**What to produce**
In every entry below, substitute "label" for "category" and reproduce the text with nothing else changed. Leave out the pictures.

**Material to process**
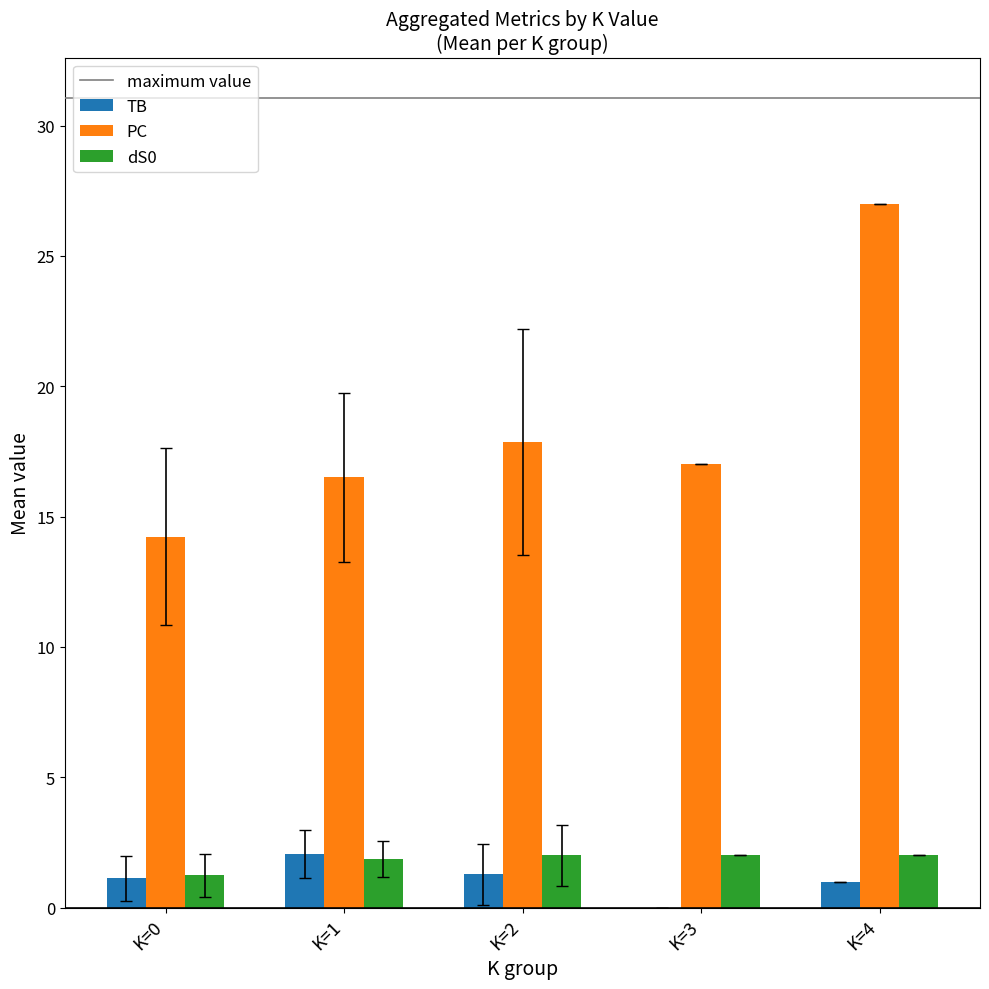

Is the value of dS0 at K=0 greater than the value of PC at K=1?

No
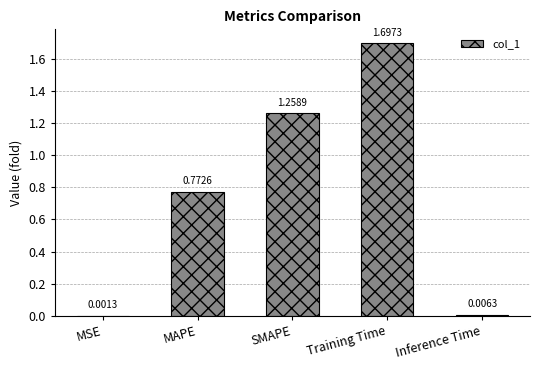

What is the sum of all values?

3.7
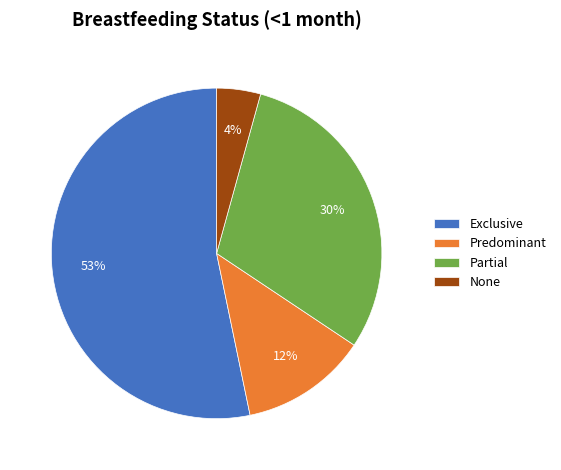

Which slice represents more than half of the pie?

Exclusive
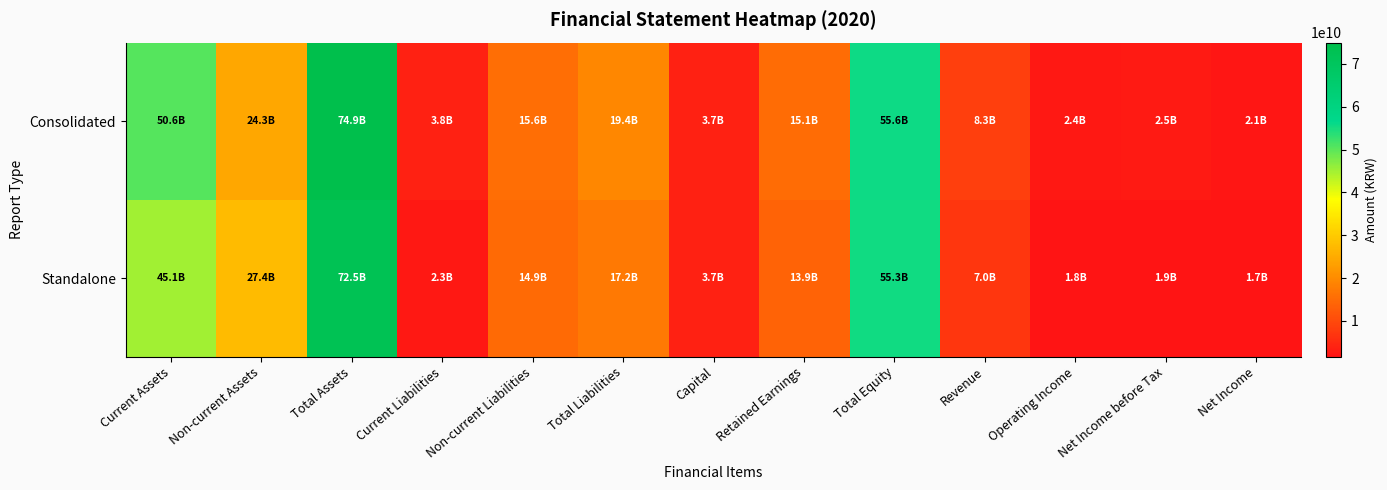

At which category does the chart reach its minimum across all series?

Net Income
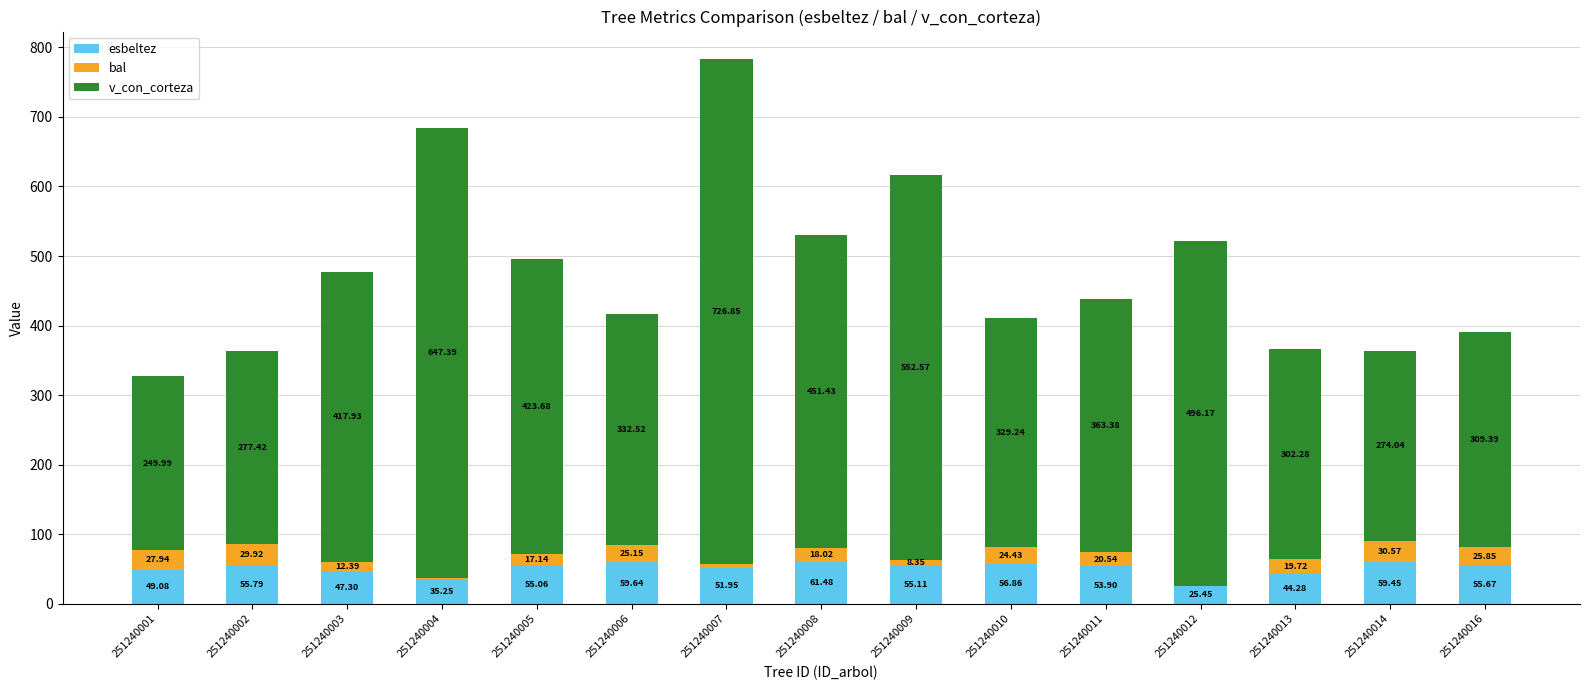

At which category is the sum across all series the highest?

251240007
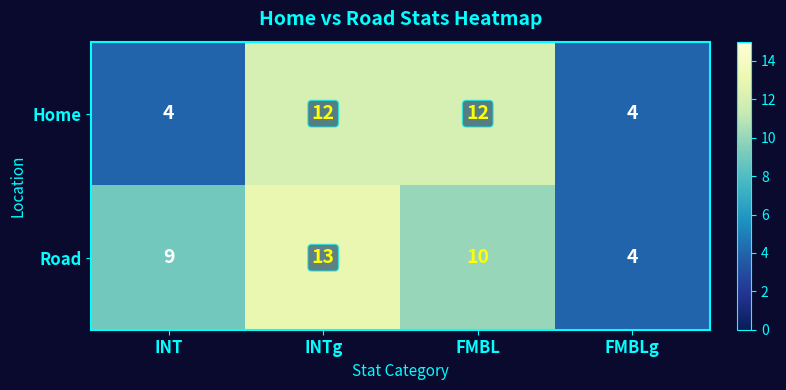

Which series changed the most between INTg and FMBLg?

Road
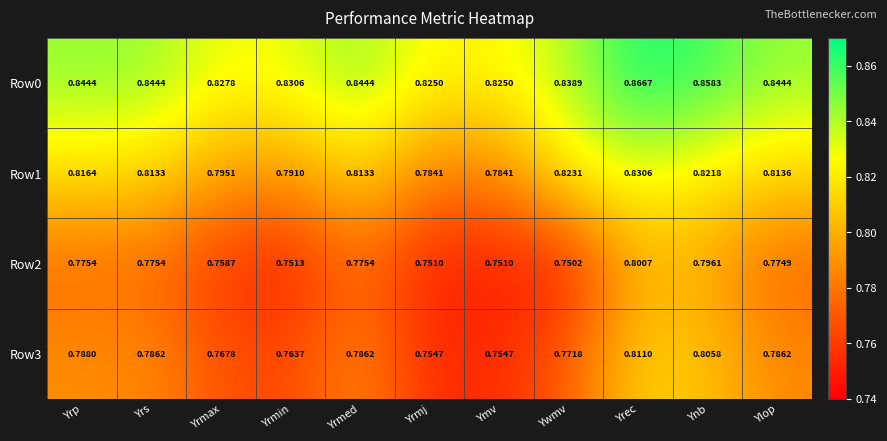

At which label does Row3 reach its peak?

Yrec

**Problem solution**
Is the value of dS0 at K=0 greater than the value of PC at K=1?

No

What is the sum of all values?

3.7

Which slice represents more than half of the pie?

Exclusive

At which label does the chart reach its minimum across all series?

Net Income

At which label is the sum across all series the highest?

251240007

Which series changed the most between INTg and FMBLg?

Road

At which label does Row3 reach its peak?

Yrec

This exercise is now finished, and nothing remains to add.